How to efficiently compare large lists in Python?

2017-01-27

An answer to this question on Stack Overflow.

Question

I am trying to find 9 letter words, that when you split evenly into 3 parts, and jumble around, you get another nine letter word.

for i in nineWordList:
	for j in nineWordList:
		if (i[3:5] + i[0:2] + i[6:8]) == j:
			correctWords.append(i)
		elif (i[3:5] + i[6:8] + i[0:2]) == j:
			correctWords.append(i)
		elif (i[0:2] + i[6:8] + i[3:5]) == j:
			correctWords.append(i)
		elif (i[6:8] + i[0:2] + i[3:5]) == j:
			correctWords.append(i)
		elif (i[6:8] + i[3:5] + i[0:2]) == j:
			correctWords.append(i)

This is how I do it. The only problem is nineWordList is 68,000 elements long, and this takes ages. How can I improve this, to make it more efficient?

Answer

Put all your valid words in a Python set and then loop through the set rearranging the words in the manner you've described. For each rearrangement, check to see if it is in the set.

Since Python's set is based on a hash table the look-ups occur in O(1) (constant) time. For a constant number of rearrangements per word, your algorithm then works in O(n) time, which is far better than the O(n^2) algorithm you have now.

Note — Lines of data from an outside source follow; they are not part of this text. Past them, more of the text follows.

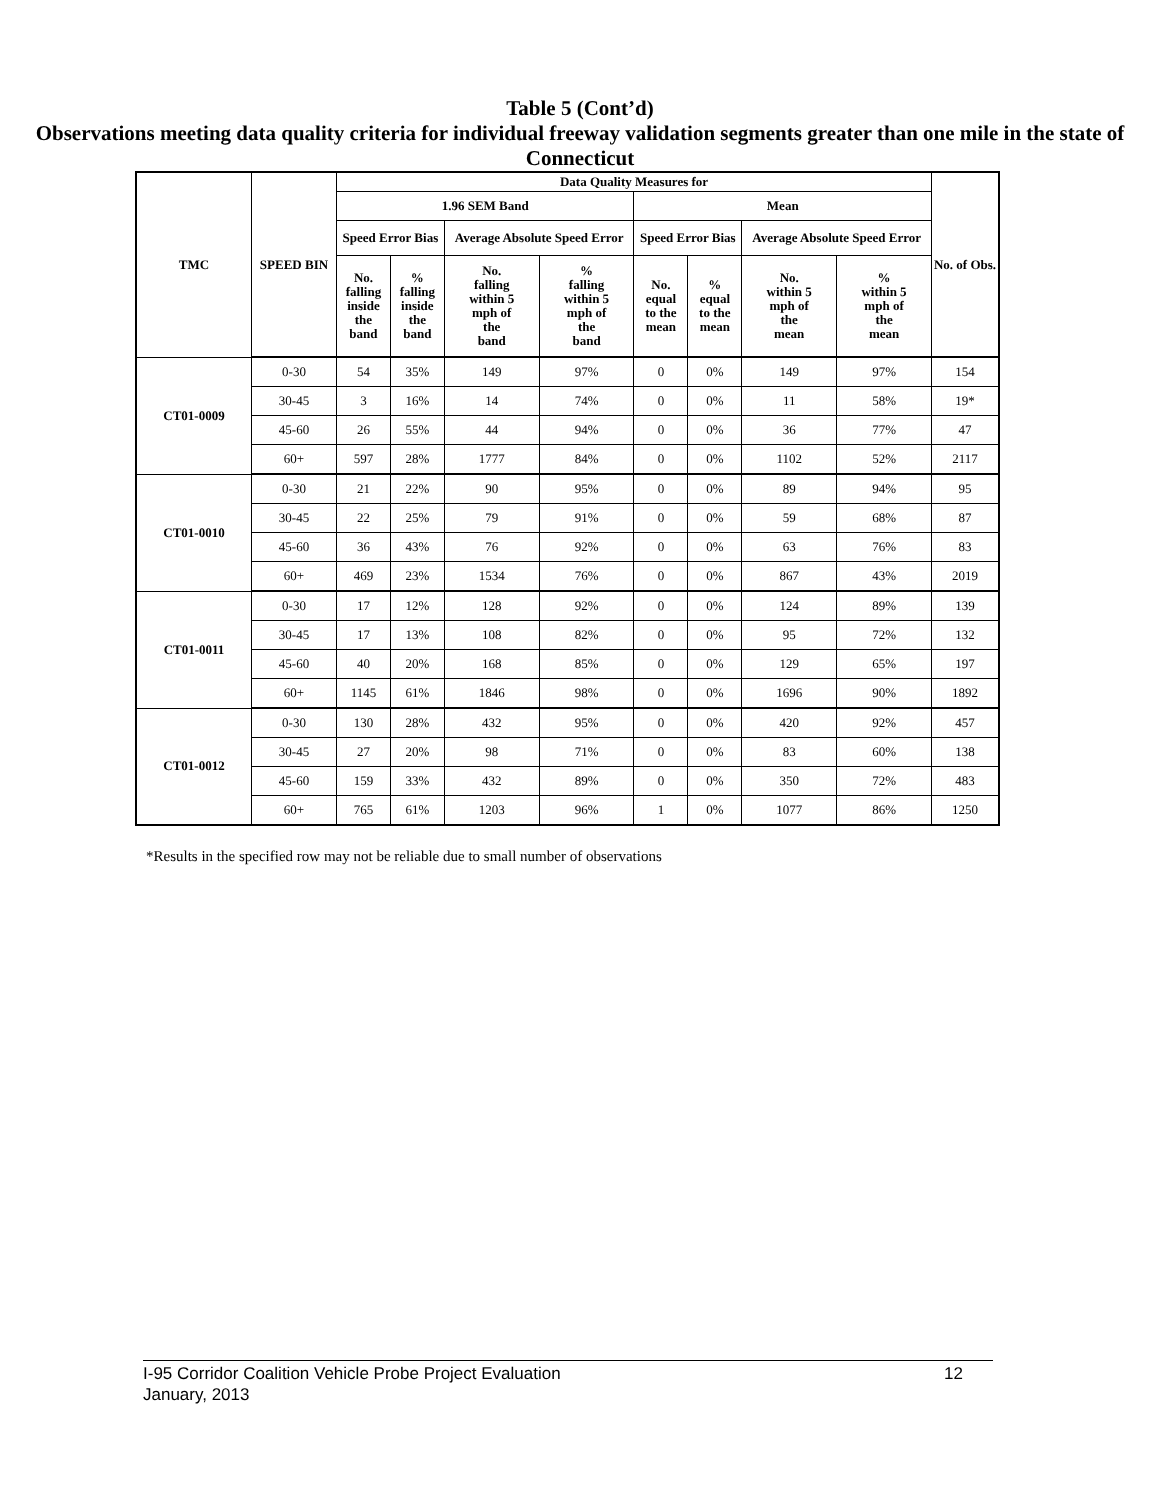Table 5 (Cont’d)
Observations meeting data quality criteria for individual freeway validation segments greater than one mile in the state of Connecticut
| TMC | SPEED BIN | Data Quality Measures for | | | | | | | | No. of Obs. |
| --- | --- | --- | --- | --- | --- | --- | --- | --- | --- | --- |
| | | 1.96 SEM Band | | | | Mean | | | | |
| | | Speed Error Bias | | Average Absolute Speed Error | | Speed Error Bias | | Average Absolute Speed Error | | |
| | | No. falling inside the band | % falling inside the band | No. falling within 5 mph of the band | % falling within 5 mph of the band | No. equal to the mean | % equal to the mean | No. within 5 mph of the mean | % within 5 mph of the mean | |
| CT01-0009 | 0-30 | 54 | 35% | 149 | 97% | 0 | 0% | 149 | 97% | 154 |
| | 30-45 | 3 | 16% | 14 | 74% | 0 | 0% | 11 | 58% | 19* |
| | 45-60 | 26 | 55% | 44 | 94% | 0 | 0% | 36 | 77% | 47 |
| | 60+ | 597 | 28% | 1777 | 84% | 0 | 0% | 1102 | 52% | 2117 |
| CT01-0010 | 0-30 | 21 | 22% | 90 | 95% | 0 | 0% | 89 | 94% | 95 |
| | 30-45 | 22 | 25% | 79 | 91% | 0 | 0% | 59 | 68% | 87 |
| | 45-60 | 36 | 43% | 76 | 92% | 0 | 0% | 63 | 76% | 83 |
| | 60+ | 469 | 23% | 1534 | 76% | 0 | 0% | 867 | 43% | 2019 |
| CT01-0011 | 0-30 | 17 | 12% | 128 | 92% | 0 | 0% | 124 | 89% | 139 |
| | 30-45 | 17 | 13% | 108 | 82% | 0 | 0% | 95 | 72% | 132 |
| | 45-60 | 40 | 20% | 168 | 85% | 0 | 0% | 129 | 65% | 197 |
| | 60+ | 1145 | 61% | 1846 | 98% | 0 | 0% | 1696 | 90% | 1892 |
| CT01-0012 | 0-30 | 130 | 28% | 432 | 95% | 0 | 0% | 420 | 92% | 457 |
| | 30-45 | 27 | 20% | 98 | 71% | 0 | 0% | 83 | 60% | 138 |
| | 45-60 | 159 | 33% | 432 | 89% | 0 | 0% | 350 | 72% | 483 |
| | 60+ | 765 | 61% | 1203 | 96% | 1 | 0% | 1077 | 86% | 1250 |
*Results in the specified row may not be reliable due to small number of observations
12 I-95 Corridor Coalition Vehicle Probe Project Evaluation
January, 2013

The revised code looks like this:

nineWordSet = set(nineWordList)
for i in nineWordSet:
  if i[3:5] + i[0:2] + i[6:8] in nineWordSet:
    correctWords.append(i)
  elif i[3:5] + i[6:8] + i[0:2] in nineWordSet:
    correctWords.append(i)
  elif i[0:2] + i[6:8] + i[3:5] in nineWordSet:
    correctWords.append(i)
  elif i[6:8] + i[0:2] + i[3:5] in nineWordSet:
    correctWords.append(i)
  elif i[6:8] + i[3:5] + i[0:2] in nineWordSet:
    correctWords.append(i)

Your previous code was slow because for each word you had to look at all the other words (technically, half of them, on average). That's about 2,312,000,000 words you have to look at; that's what's meant by O(n^2). In the new code for each word you only have to look in one well-defined place, so you only look at 68,000 words. That's the benefit of hash tables, which can often give you O(n) performance on a dataset.